→ What the task requires:
Resume the agent lifecycle debug report, picking up right after its last line.

==== Passage ====

Files
heretek-openclaw-core/DEBUG_AGENT_LIFECYCLE.md
John Doe 0665483c61 Fix Agent Lifecycle: Steward primary agent, heartbeat & visibility
- Remove 'main' agent from config, it was incomplete and incorrect
- Add role='orchestrator' and primary=true to steward agent
- Implement automatic agent registration on Gateway connect
- Add heartbeat mechanism (30s interval) with uptime/memory metrics
- Add /agent-status HTTP endpoint for online/offline state tracking
- Add getHealth() and getHeartbeatStatus() methods to AgentClient
- Create DEBUG_AGENT_LIFECYCLE.md with full documentation

Fixes reported issues:
1. 'Steward wasn't the primary agent - main was' → Steward now primary
2. 'Agents weren't even online' → Auto-registration + heartbeat
3. 'No visibility on agents' → /agent-status endpoint
2026-04-01 12:34:52 -04:00

8.4 KiB

Agent Lifecycle Debug Report

Date: 2026-04-01
Author: Heretek OpenClaw Engineering
Status: Resolved


Executive Summary

This document details the investigation and resolution of critical agent lifecycle issues reported by users:

  1. "Steward wasn't the primary agent - 'main' was"

==== Supplied records ====

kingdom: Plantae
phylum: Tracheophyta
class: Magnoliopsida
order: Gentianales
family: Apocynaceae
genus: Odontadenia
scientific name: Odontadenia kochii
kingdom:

====
==== Supplied records ====

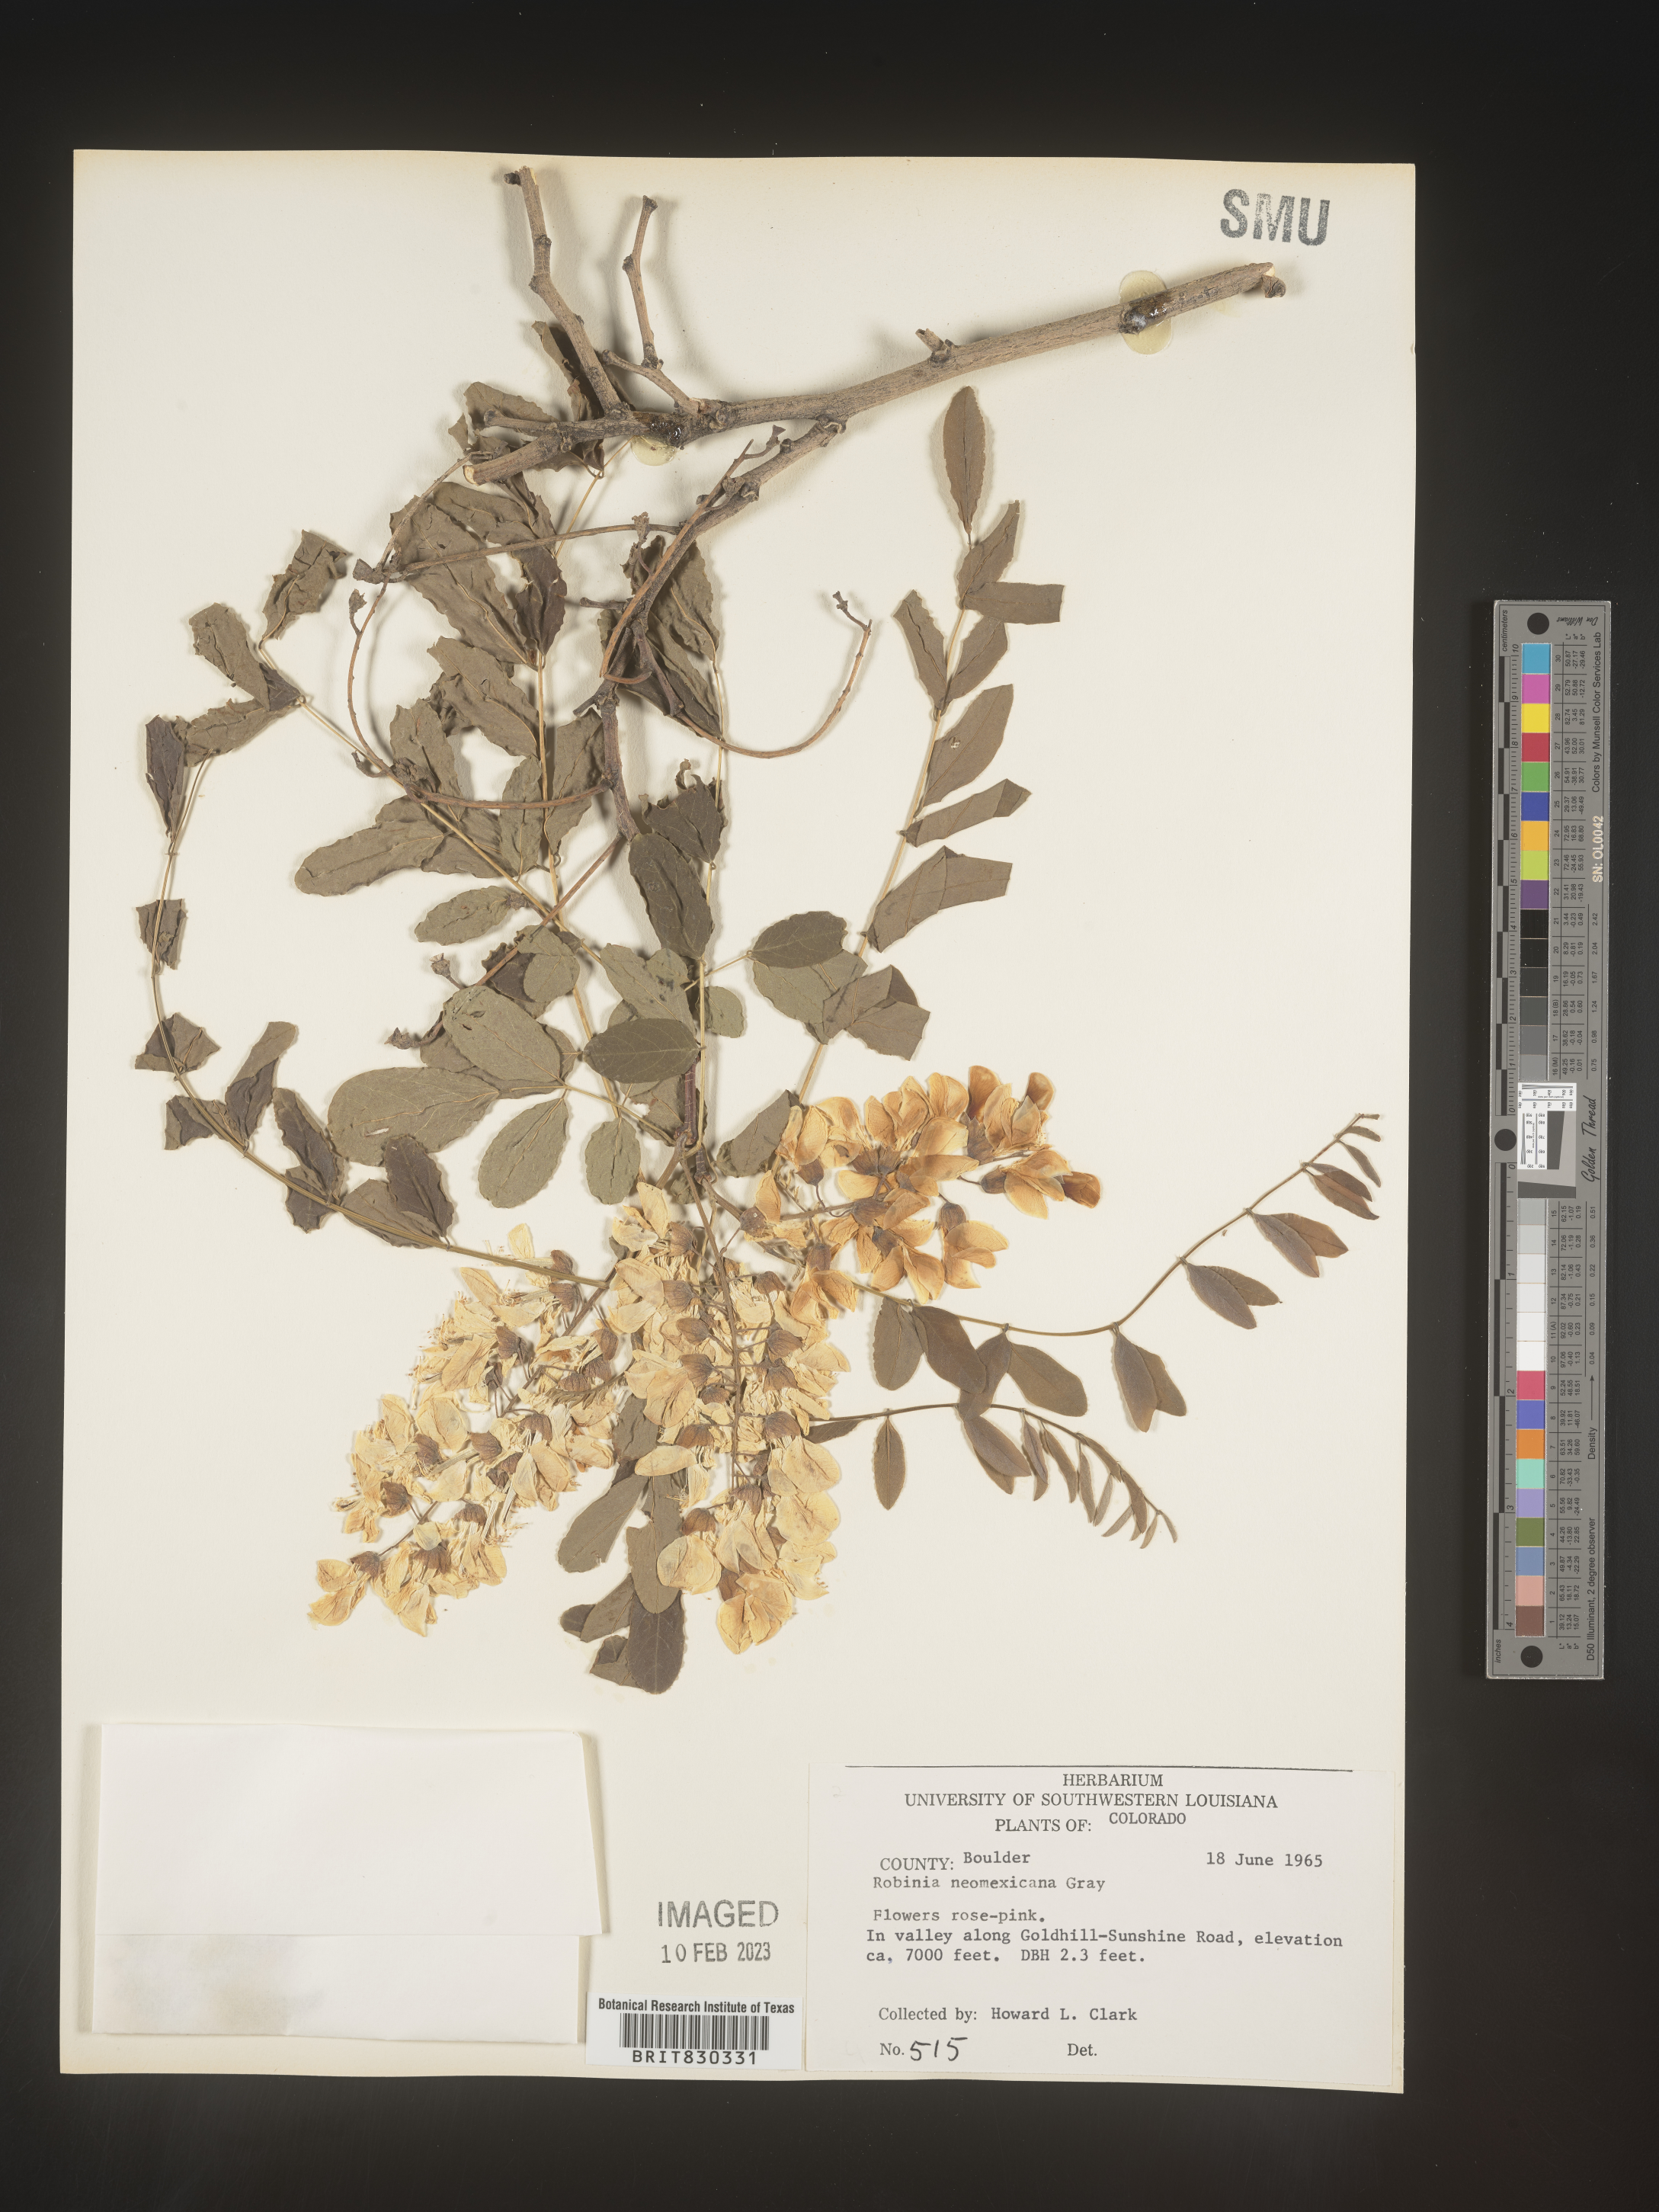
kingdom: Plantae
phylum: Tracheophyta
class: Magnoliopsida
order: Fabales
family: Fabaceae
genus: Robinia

====

→ Response:
  2. "Agents weren't even online"
  3. "We had no visibility on agents"

Issues Identified

Issue 1: Incorrect Primary Agent Configuration

Problem: The openclaw.json configuration file had "main" listed as the first agent in agents.list, but "main" had no proper configuration (no workspace, agentDir, or model). The "steward" agent, which should be the orchestrator, was listed second.

Root Cause:

  • In openclaw.json, the agent list had:
    "list": [
      {
        "id": "main"
      },
      {
        "id": "steward",
        "name": "steward",
        "workspace": "/root/.openclaw/agents/steward/workspace",
        "agentDir": "/root/.openclaw/agents/steward",
        "model": "litellm/agent/steward"
      },
      ...
    ]
    

The "main" agent entry was incomplete and should not have existed as a separate entity.

Fix Applied:

  • Removed the "main" agent entry from the list
  • Added role: "orchestrator" and primary: true to the steward agent configuration
  • Steward is now correctly positioned as the first and primary agent

Modified File: openclaw.json


Issue 2: Agents Not Coming Online

Problem: Agents were not properly connecting to the Gateway and registering themselves, resulting in them being "offline".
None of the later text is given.